§ The problem
All lines in the data bearing the string "files" should be identified and copied.
*** Opening of Supplied entries ***
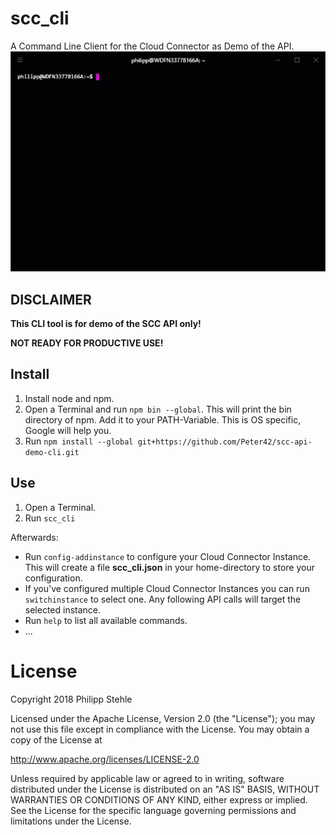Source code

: # scc_cli
A Command Line Client for the Cloud Connector as Demo of the API.
![Demo](documentation/demo.gif)

## DISCLAIMER
**This CLI tool is for demo of the SCC API only!**

**NOT READY FOR PRODUCTIVE USE!**

## Install
1. Install node and npm.
1. Open a Terminal and run `npm bin --global`. This will print the bin directory of npm. Add it to your PATH-Variable. This is OS specific, Google will help you.
1. Run `npm install --global git+https://github.com/Peter42/scc-api-demo-cli.git`

## Use
1. Open a Terminal.
1. Run `scc_cli`

Afterwards:
  - Run `config-addinstance` to configure your Cloud Connector Instance. This will create a file **scc_cli.json** in your home-directory to store your configuration.
  - If you've configured multiple Cloud Connector Instances you can run `switchinstance` to select one. Any following API calls will target the selected instance.
  - Run `help` to list all available commands.
  - ...

# License
Copyright 2018 Philipp Stehle

Licensed under the Apache License, Version 2.0 (the "License");
you may not use this file except in compliance with the License.
You may obtain a copy of the License at

http://www.apache.org/licenses/LICENSE-2.0

Unless required by applicable law or agreed to in writing, software
distributed under the License is distributed on an "AS IS" BASIS,
WITHOUT WARRANTIES OR CONDITIONS OF ANY KIND, either express or implied.
See the License for the specific language governing permissions and
limitations under the License.
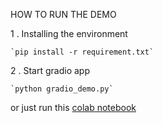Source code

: HOW TO RUN THE DEMO

1 . Installing the environment

    `pip install -r requirement.txt`

2 . Start gradio app

    `python gradio_demo.py`

or just run this [colab notebook](!https://colab.research.google.com/drive/1dYT26VNE7JQnwmsRRHmsbGMxXCcUm8Yg?usp=sharing)
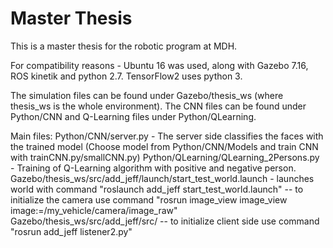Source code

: # Master Thesis
This is a master thesis for the robotic program at MDH.

For compatibility reasons - Ubuntu 16 was used, along with Gazebo 7.16, ROS kinetik and python 2.7.
                            TensorFlow2 uses python 3.
                            
The simulation files can be found under Gazebo/thesis_ws (where thesis_ws is the whole environment).
The CNN files can be found under Python/CNN and Q-Learning files under Python/QLearning.

Main files: Python/CNN/server.py - The server side classifies the faces with the trained model (Choose model from Python/CNN/Models and train CNN with trainCNN.py/smallCNN.py)
            Python/QLearning/QLearning_2Persons.py - Training of Q-Learning algorithm with positive and negative person.
            Gazebo/thesis_ws/src/add_jeff/launch/start_test_world.launch - launches world with command "roslaunch add_jeff start_test_world.launch"
                                                              --  to initialize the camera use command "rosrun image_view image_view image:=/my_vehicle/camera/image_raw"
            Gazebo/thesis_ws/src/add_jeff/src/ --  to initialize client side use command "rosrun add_jeff listener2.py"
                                                              


                            


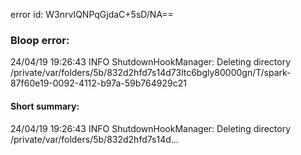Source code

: error id: W3nrvIQNPqGjdaC+5sD/NA==
### Bloop error:

24/04/19 19:26:43 INFO ShutdownHookManager: Deleting directory /private/var/folders/5b/832d2hfd7s14d73ltc6bgly80000gn/T/spark-87f60e19-0092-4112-b97a-59b764929c21
#### Short summary: 

24/04/19 19:26:43 INFO ShutdownHookManager: Deleting directory /private/var/folders/5b/832d2hfd7s14d...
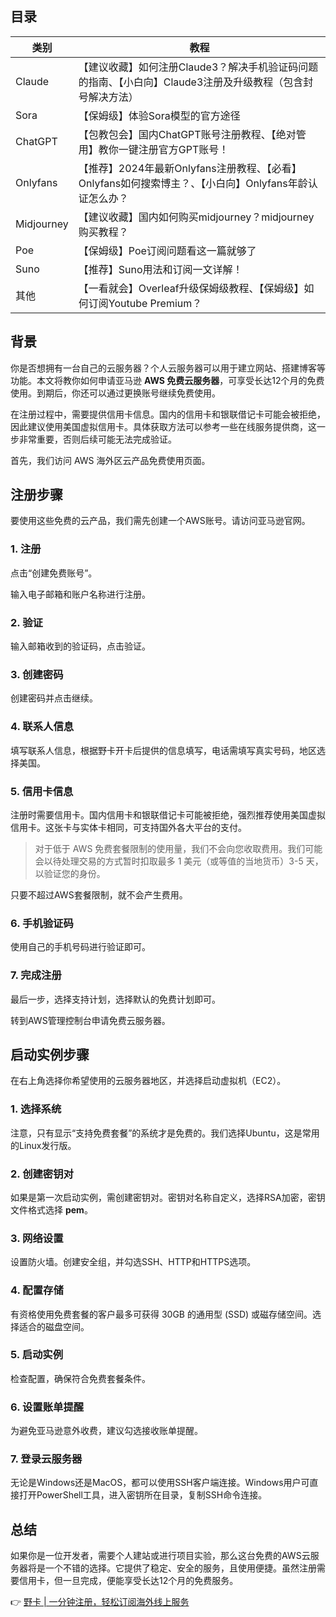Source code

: ## 目录

| 类别      | 教程                                                  |
|-----------|------------------------------------------------------|
| Claude    | 【建议收藏】如何注册Claude3？解决手机验证码问题的指南、【小白向】Claude3注册及升级教程（包含封号解决方法） |
| Sora      | 【保姆级】体验Sora模型的官方途径                    |
| ChatGPT   | 【包教包会】国内ChatGPT账号注册教程、【绝对管用】教你一键注册官方GPT账号！ |
| Onlyfans  | 【推荐】2024年最新Onlyfans注册教程、【必看】Onlyfans如何搜索博主？、【小白向】Onlyfans年龄认证怎么办？ |
| Midjourney| 【建议收藏】国内如何购买midjourney？midjourney购买教程？ |
| Poe       | 【保姆级】Poe订阅问题看这一篇就够了                 |
| Suno      | 【推荐】Suno用法和订阅一文详解！                   |
| 其他      | 【一看就会】Overleaf升级保姆级教程、【保姆级】如何订阅Youtube Premium？ |

## 背景

你是否想拥有一台自己的云服务器？个人云服务器可以用于建立网站、搭建博客等功能。本文将教你如何申请亚马逊 **AWS 免费云服务器**，可享受长达12个月的免费使用。到期后，你还可以通过更换账号继续免费使用。

在注册过程中，需要提供信用卡信息。国内的信用卡和银联借记卡可能会被拒绝，因此建议使用美国虚拟信用卡。具体获取方法可以参考一些在线服务提供商，这一步非常重要，否则后续可能无法完成验证。

首先，我们访问 AWS 海外区云产品免费使用页面。

## 注册步骤

要使用这些免费的云产品，我们需先创建一个AWS账号。请访问亚马逊官网。

### 1. 注册

点击“创建免费账号”。

输入电子邮箱和账户名称进行注册。

### 2. 验证

输入邮箱收到的验证码，点击验证。

### 3. 创建密码

创建密码并点击继续。

### 4. 联系人信息

填写联系人信息，根据野卡开卡后提供的信息填写，电话需填写真实号码，地区选择美国。

### 5. 信用卡信息

注册时需要信用卡。国内信用卡和银联借记卡可能被拒绝，强烈推荐使用美国虚拟信用卡。这张卡与实体卡相同，可支持国外各大平台的支付。

> 对于低于 AWS 免费套餐限制的使用量，我们不会向您收取费用。我们可能会以待处理交易的方式暂时扣取最多 1 美元（或等值的当地货币）3-5 天，以验证您的身份。

只要不超过AWS套餐限制，就不会产生费用。

### 6. 手机验证码

使用自己的手机号码进行验证即可。

### 7. 完成注册

最后一步，选择支持计划，选择默认的免费计划即可。

转到AWS管理控制台申请免费云服务器。

## 启动实例步骤

在右上角选择你希望使用的云服务器地区，并选择启动虚拟机（EC2）。

### 1. 选择系统

注意，只有显示“支持免费套餐”的系统才是免费的。我们选择Ubuntu，这是常用的Linux发行版。

### 2. 创建密钥对

如果是第一次启动实例，需创建密钥对。密钥对名称自定义，选择RSA加密，密钥文件格式选择 **pem**。

### 3. 网络设置

设置防火墙。创建安全组，并勾选SSH、HTTP和HTTPS选项。

### 4. 配置存储

有资格使用免费套餐的客户最多可获得 30GB 的通用型 (SSD) 或磁存储空间。选择适合的磁盘空间。

### 5. 启动实例

检查配置，确保符合免费套餐条件。

### 6. 设置账单提醒

为避免亚马逊意外收费，建议勾选接收账单提醒。

### 7. 登录云服务器

无论是Windows还是MacOS，都可以使用SSH客户端连接。Windows用户可直接打开PowerShell工具，进入密钥所在目录，复制SSH命令连接。

## 总结

如果你是一位开发者，需要个人建站或进行项目实验，那么这台免费的AWS云服务器将是一个不错的选择。它提供了稳定、安全的服务，且使用便捷。虽然注册需要信用卡，但一旦完成，便能享受长达12个月的免费服务。

👉 [野卡 | 一分钟注册，轻松订阅海外线上服务](https://bit.ly/bewildcard)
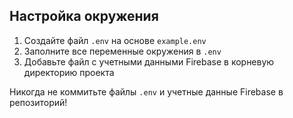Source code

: ## Настройка окружения

1. Создайте файл `.env` на основе `example.env`
2. Заполните все переменные окружения в `.env`
3. Добавьте файл с учетными данными Firebase в корневую директорию проекта

Никогда не коммитьте файлы `.env` и учетные данные Firebase в репозиторий!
*** Close of Supplied entries ***
§ Result of this task
The simulation files can be found under Gazebo/thesis_ws (where thesis_ws is the whole environment).
The CNN files can be found under Python/CNN and Q-Learning files under Python/QLearning.
Main files: Python/CNN/server.py - The server side classifies the faces with the trained model (Choose model from Python/CNN/Models and train CNN with trainCNN.py/smallCNN.py)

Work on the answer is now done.